In other words, everything indicates that for Yaremenko, the clergy and faithful of the UOC are not among “his people” – those who can be loved rather than killed. We suppose that if, during the seizure in Cherkasy, one of the OCU militants had inflicted a fatal injury on them, the ‘metropolitan’ would not have called it a sin.
We write this not to condemn Yaremenko but to make those who consider him their spiritual shepherd reflect. Does his teaching really correspond to what Christ taught?
Yes, in times of war, the thesis that one should love only one’s own, while foreigners deserve only destruction, seems quite logical and natural.
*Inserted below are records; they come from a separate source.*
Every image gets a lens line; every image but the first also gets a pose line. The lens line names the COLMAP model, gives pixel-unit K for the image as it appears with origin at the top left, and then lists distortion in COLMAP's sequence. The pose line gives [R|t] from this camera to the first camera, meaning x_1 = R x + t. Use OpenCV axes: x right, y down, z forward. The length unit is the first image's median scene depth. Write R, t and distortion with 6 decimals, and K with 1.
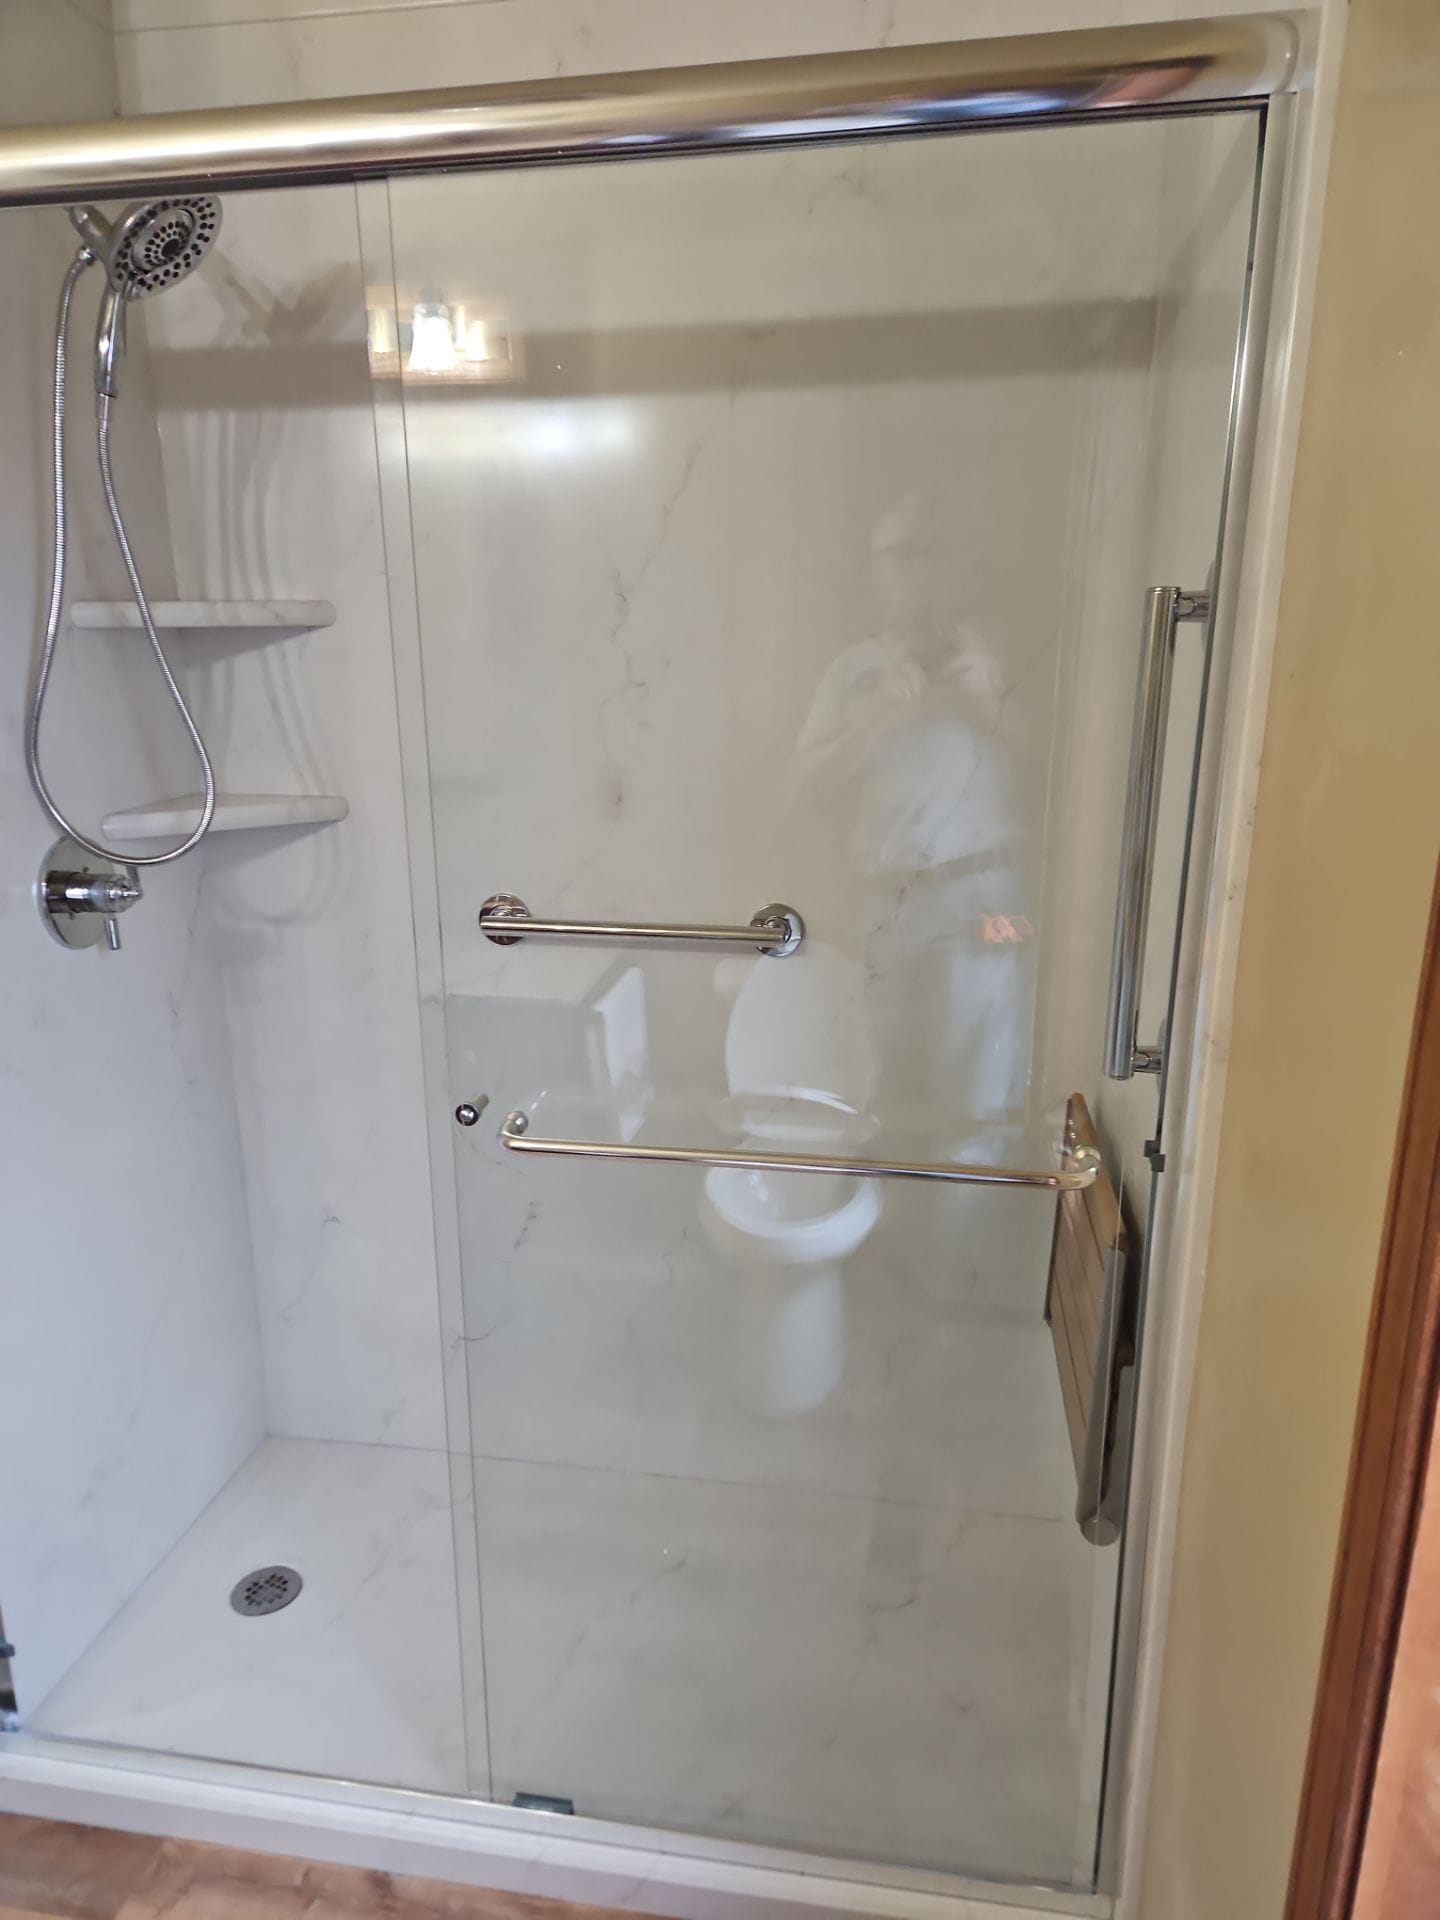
lens RADIAL K [[1264.6, 0, 710.4], [0, 1264.6, 969.0], [0, 0, 1]] dist [0.070646, -0.061070]
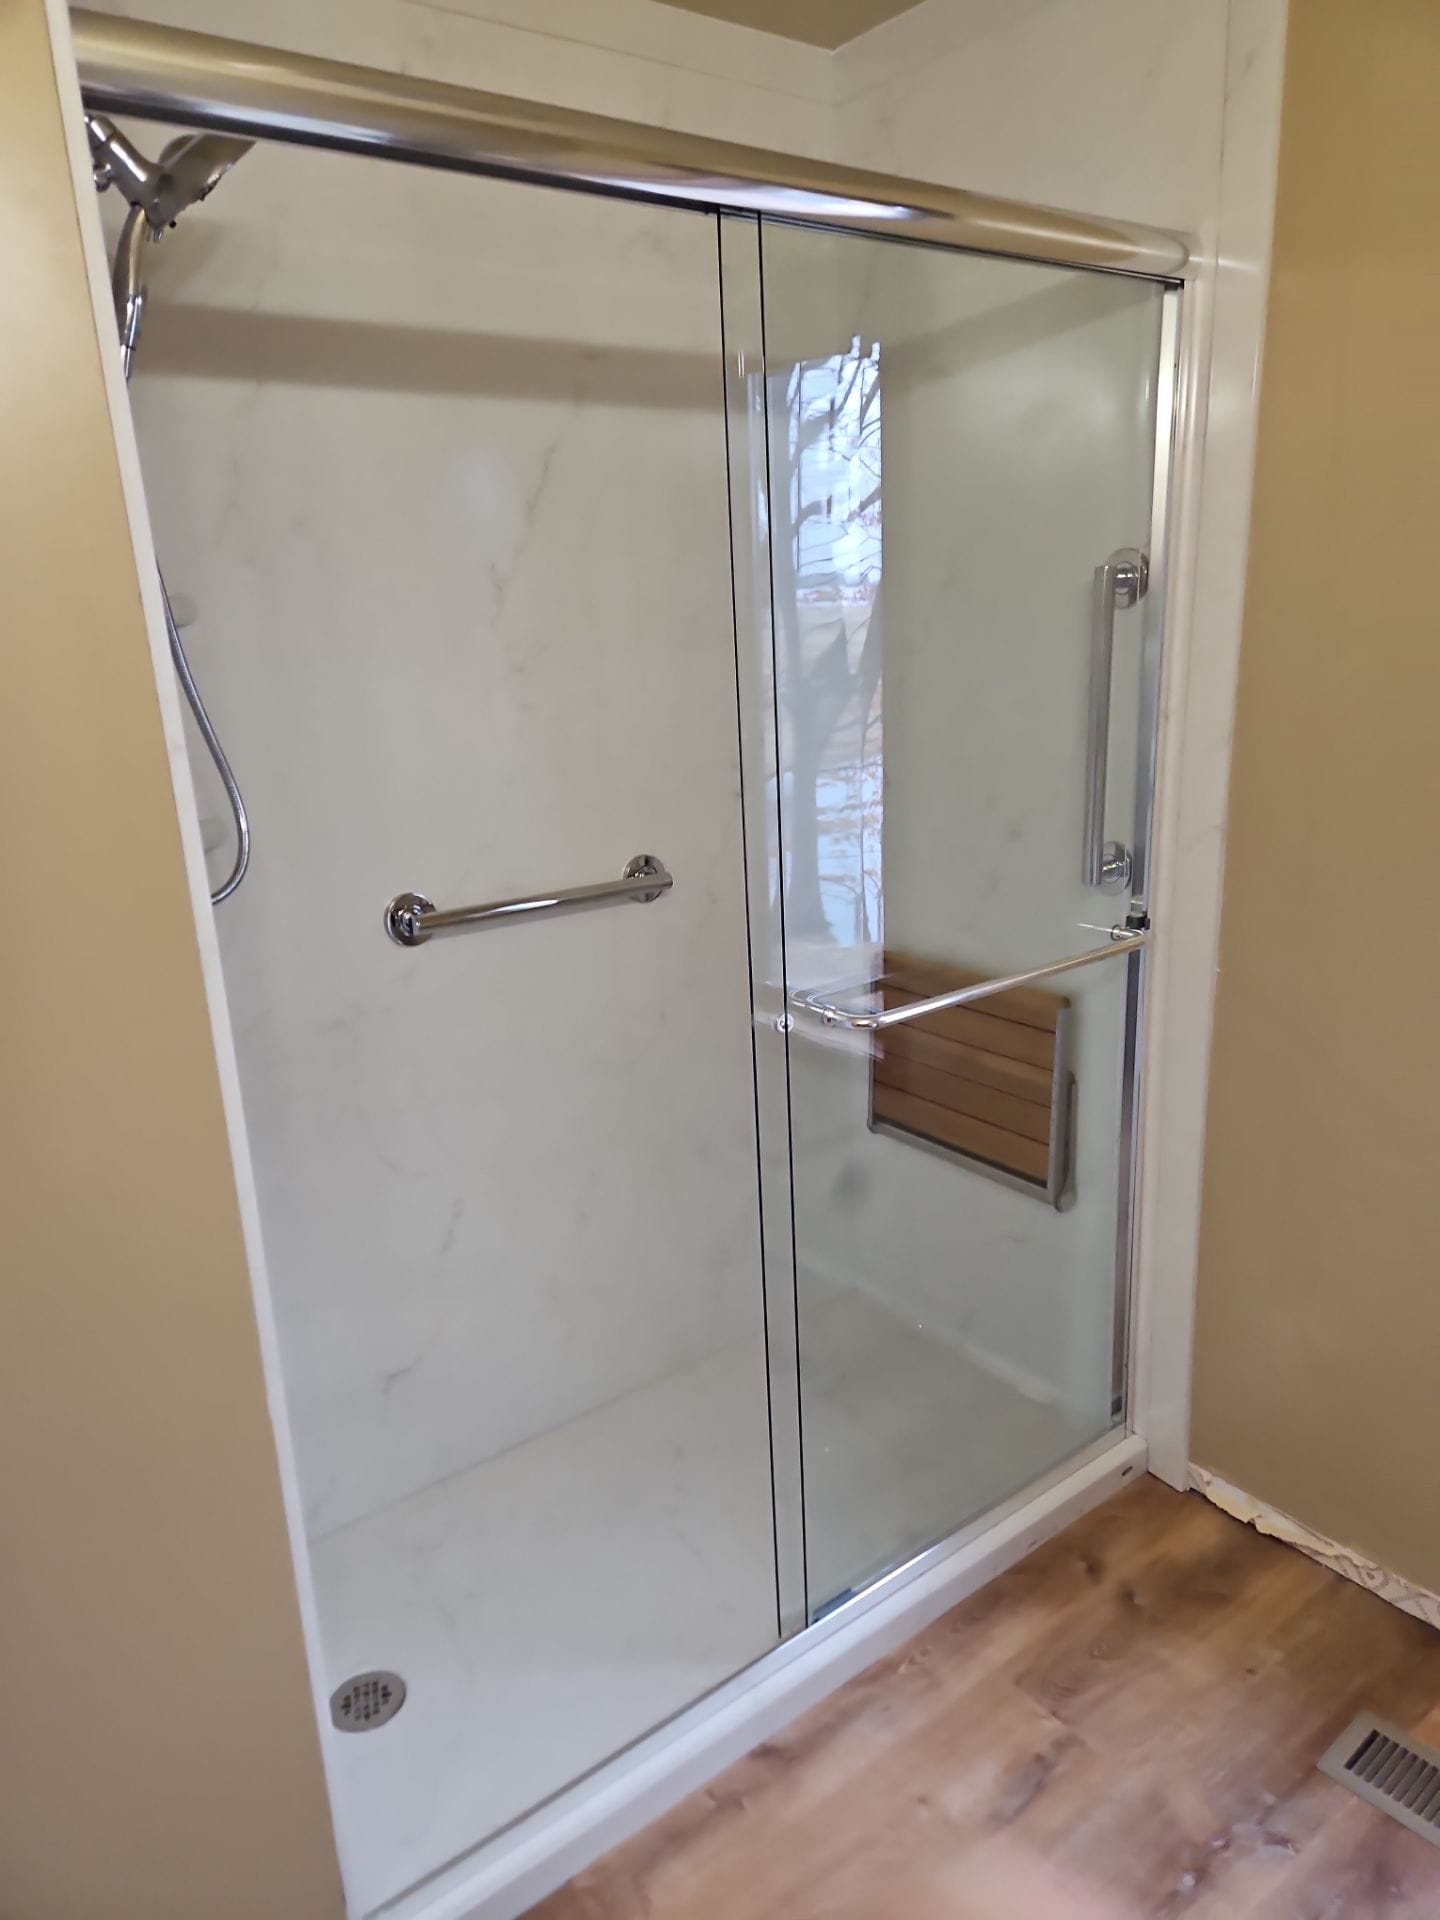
lens RADIAL K [[1264.6, 0, 710.4], [0, 1264.6, 969.0], [0, 0, 1]] dist [0.070646, -0.061070]
pose [[0.683955, -0.217468, 0.696357, -0.754549], [0.224144, 0.971008, 0.083087, -0.033193], [-0.694237, 0.099257, 0.712870, 0.156250]]
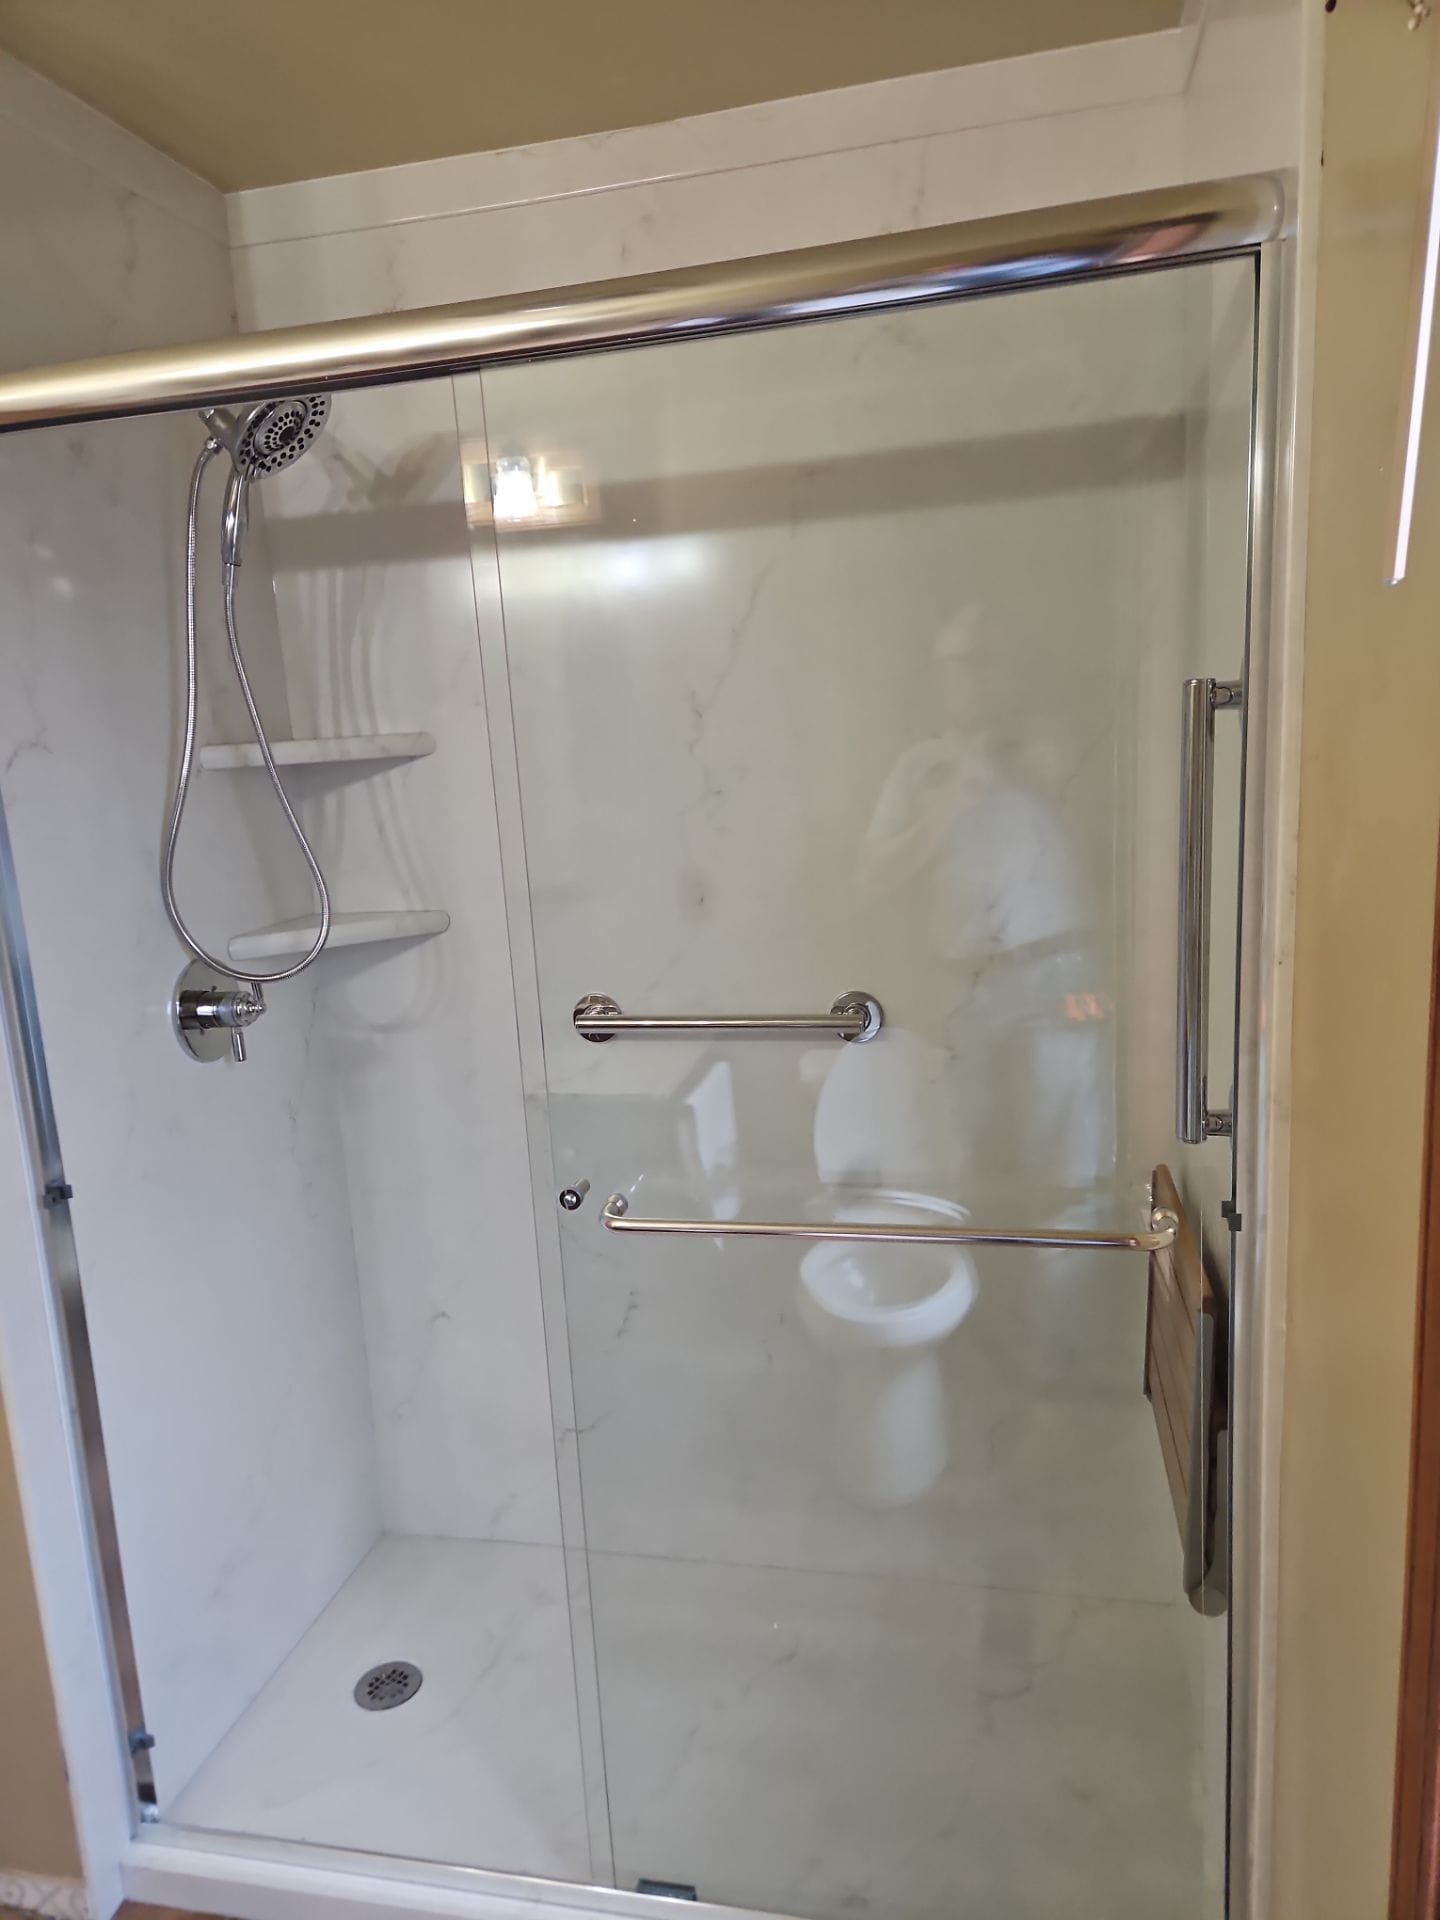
lens RADIAL K [[1264.6, 0, 710.4], [0, 1264.6, 969.0], [0, 0, 1]] dist [0.070646, -0.061070]
pose [[0.996851, -0.044079, -0.065910, 0.002957], [0.038821, 0.996116, -0.079037, 0.008351], [0.069138, 0.076229, 0.994690, -0.049576]]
As if Christ merely gave a general direction, and we just improve it a little, adapting it to our circumstances. But there are problems here.
First, every “improvement” of the Savior’s commandment inevitably narrows the circle of those to be loved. Today it excludes Russians, tomorrow – ‘Moscow priests’, and the day after? Those who do not share your political views? Those who become outsiders in corporate disputes? Where is the boundary drawn? In the OCU today, they are even feuding with former colleagues from the UOC-KP, and those respond in kind. Who among the “worthy of love” will remain in the end?
Second, the Savior never said that one should love only enemies from one’s “own” group – ethnic, political, or religious. Moreover, He constantly interacted with and helped “outsiders”: Roman occupiers, tax collectors who served them, Samaritans, etc. It is also worth remembering that those who handed Him over to death were His “own” people, the Jews.
Any Ukrainian patriot reading this far might want to ask the author: so, are you really suggesting we should love Russians? After everything they have done?
We answer with a story from the recent past. At the end of World War II, prisoners of war – hungry, emaciated, and frostbitten Germans – were being transported through cities of the USSR. Many women gave them bread or other food. And yet, it could very well have been that these same Germans had killed the husband, brother, father, or even child of the benefactor. Moreover, the atrocities of the Nazis, who consciously tried to destroy entire nations during that war, surpass all imagination.
Perhaps for those women, it was not love but compassion for the enemy. Yet even that, in this situation, required almost superhuman effort. Because to love your enemy in war is very difficult, almost impossible.
So what is the solution?
Very simple: read the Gospel and do not listen to “shepherds” who “adapt” it.
Want the light? Drop the stone
Today, a great number of Ukrainians die every day. Many depart for Eternity believing that hatred of the enemy is fully compatible with Christianity, and that killing is “not a sin, but on the contrary, – a sacred duty”.
But what is the outcome? After death, these people find themselves carrying a burden that, both in private judgment and on the Last Judgment, will be like a stone tied to the feet of a swimmer. And once this stone is attached, it cannot be discarded: “By what standard I find you, by that I will judge you.”
Yes, today this stone may seem useful, helping one stay at the bottom while gathering what seems valuable. But someday you will have to rise. The war will end sooner or later. The hatred we let into our hearts may remain there forever as that same unliftable stone.
Christ did not give us commandments “with exceptions”. He did not say: “Love your enemies, except when it’s difficult.” He Himself set the example on Golgotha, forgiving those who crucified Him. And if we call ourselves His disciples, we must at least strive for this ideal, however unattainable it may seem.
The choice of every Christian is both simple and terrifying: either to follow the words of the Savior, or to listen to those who “adapt” His words. Either drop the stone in time and rise to the light, or remain at the bottom.